§ **Explore the material**
a. In the airspeed problem, what is the density of air at 4 km altitude?
b. Rewrite the airspeed problem between "For an aircraft" and "is commonly used.", inclusive, replacing "aircraft" with "airplane".
c. Please extend the airspeed problem, picking up after its final line.

§ **Document segment**
Question

For an aircraft moving at 4 km altitude above mean sea level at a Mach number of 0.2, the ratio of equivalent air speed to true air speed is ............ (rounded off to 2 decimal places). The density of air at mean sea level is \(1.225 \,\text{kg/m}^3\) and at 4 km altitude is 
\(0.819 \,\text{kg/m}^3\).

Hint:

Equivalent Air Speed accounts for compressibility and density effects. For subsonic flight, the ratio $EAS/TAS = \sqrt{\rho/\rho_0}$ is commonly used.

Answer 1

Step 1: Definitions.

§ **Data excerpt**
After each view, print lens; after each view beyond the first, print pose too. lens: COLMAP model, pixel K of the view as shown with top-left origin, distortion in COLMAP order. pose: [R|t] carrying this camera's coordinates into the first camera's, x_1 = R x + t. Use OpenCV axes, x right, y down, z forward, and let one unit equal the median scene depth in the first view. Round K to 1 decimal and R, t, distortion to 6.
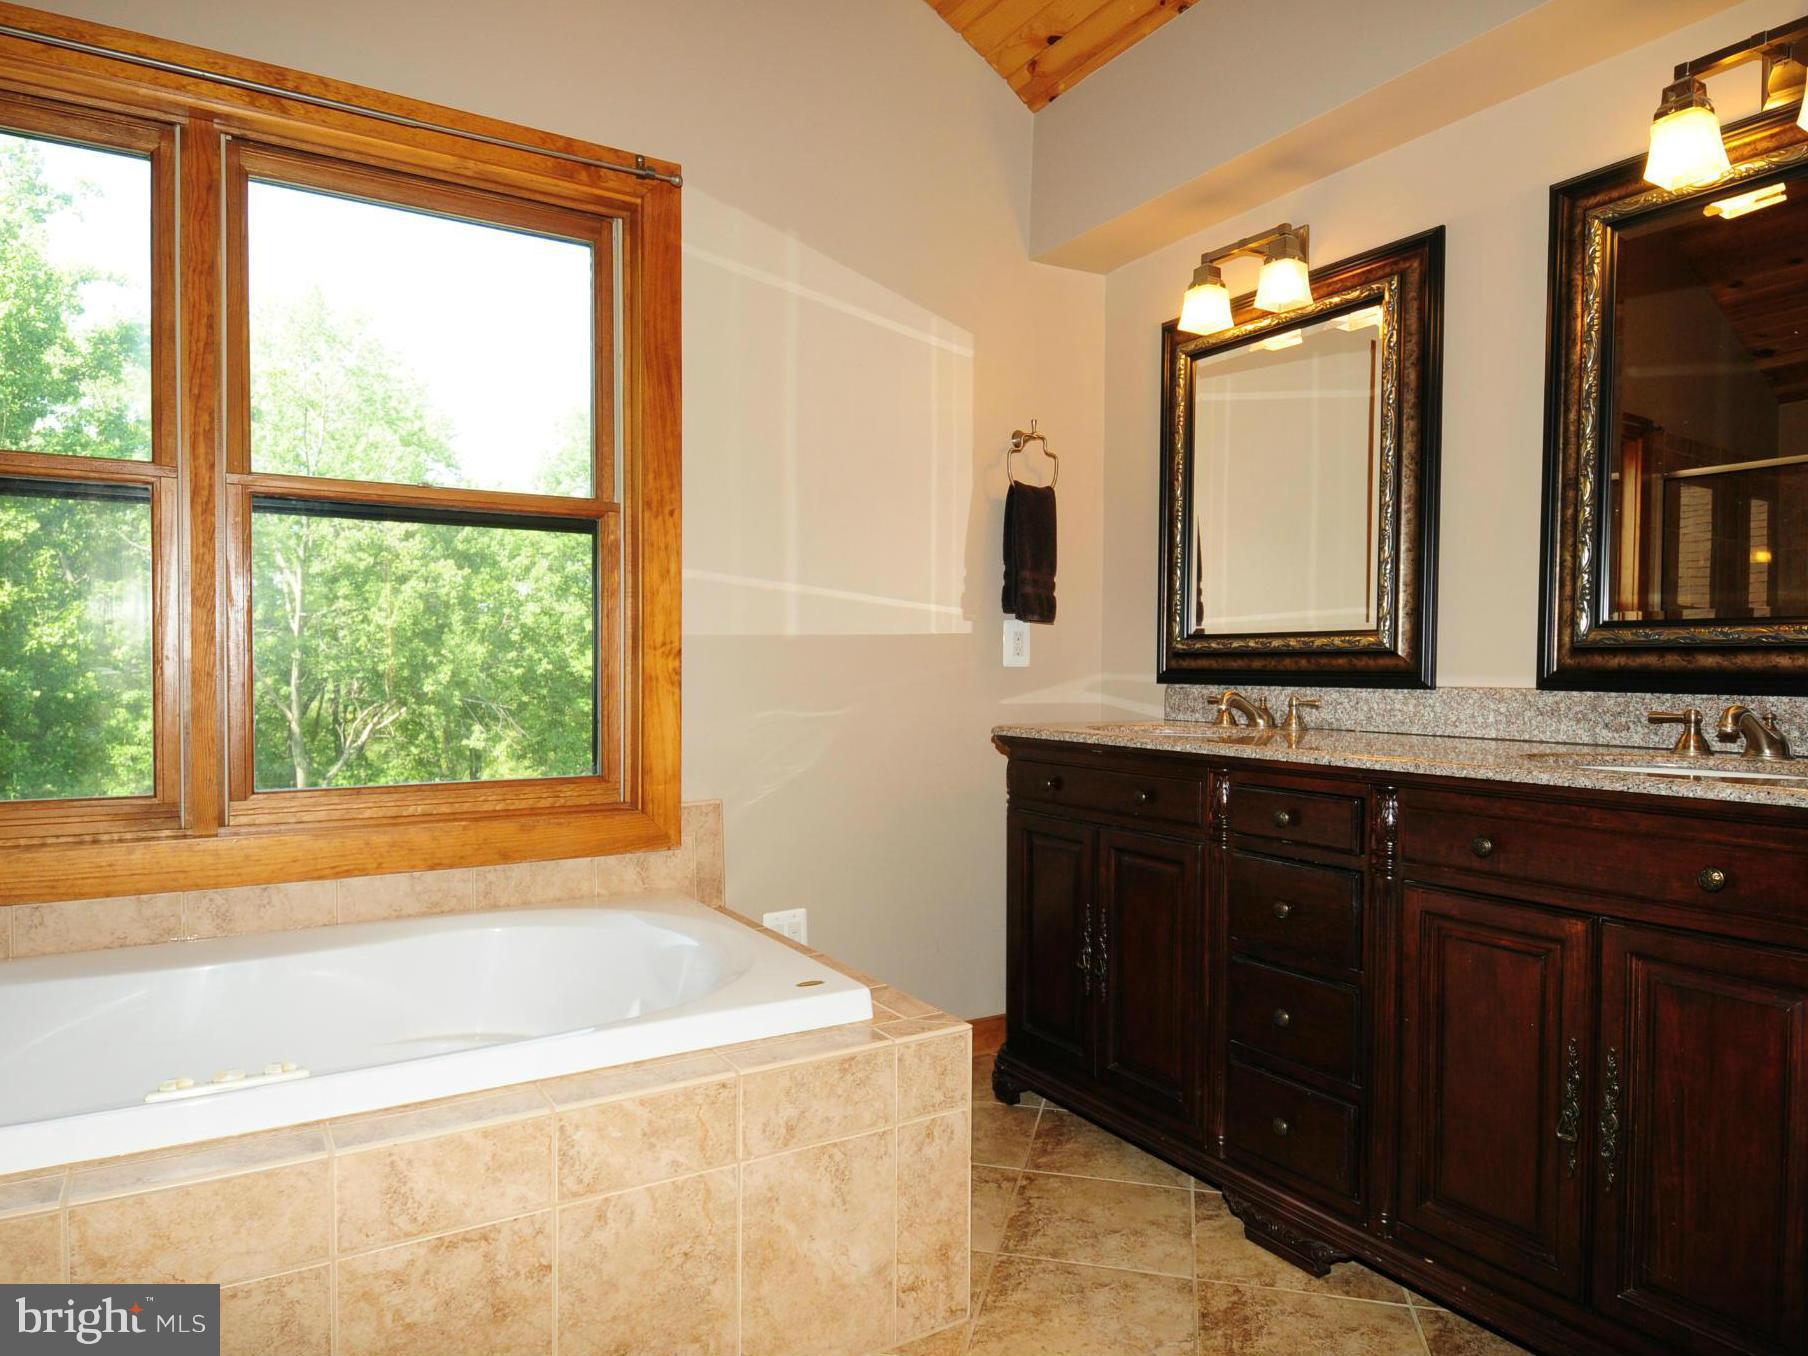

§ **Expected results**
a. 0.819 kg/m³

b.
For an airplane moving at 4 km altitude above mean sea level at a Mach number of 0.2, the ratio of equivalent air speed to true air speed is ............ (rounded off to 2 decimal places). The density of air at mean sea level is \(1.225 \,\text{kg/m}^3\) and at 4 km altitude is 
\(0.819 \,\text{kg/m}^3\).

Hint:

Equivalent Air Speed accounts for compressibility and density effects. For subsonic flight, the ratio $EAS/TAS = \sqrt{\rho/\rho_0}$ is commonly used.

c.
- True Air Speed (TAS): actual speed of aircraft through air. - Equivalent Air Speed (EAS): corrected for density, defined as: \[ V_{EAS} = V_{TAS} \sqrt{\frac{\rho}{\rho_0}} \] where \(\rho\) = actual density at altitude, \(\rho_0\) = reference density (sea level). Step 2: Ratio expression.
\[ \frac{V_{EAS}}{V_{TAS}} = \sqrt{\frac{\rho}{\rho_0}} \] Step 3: Substitution.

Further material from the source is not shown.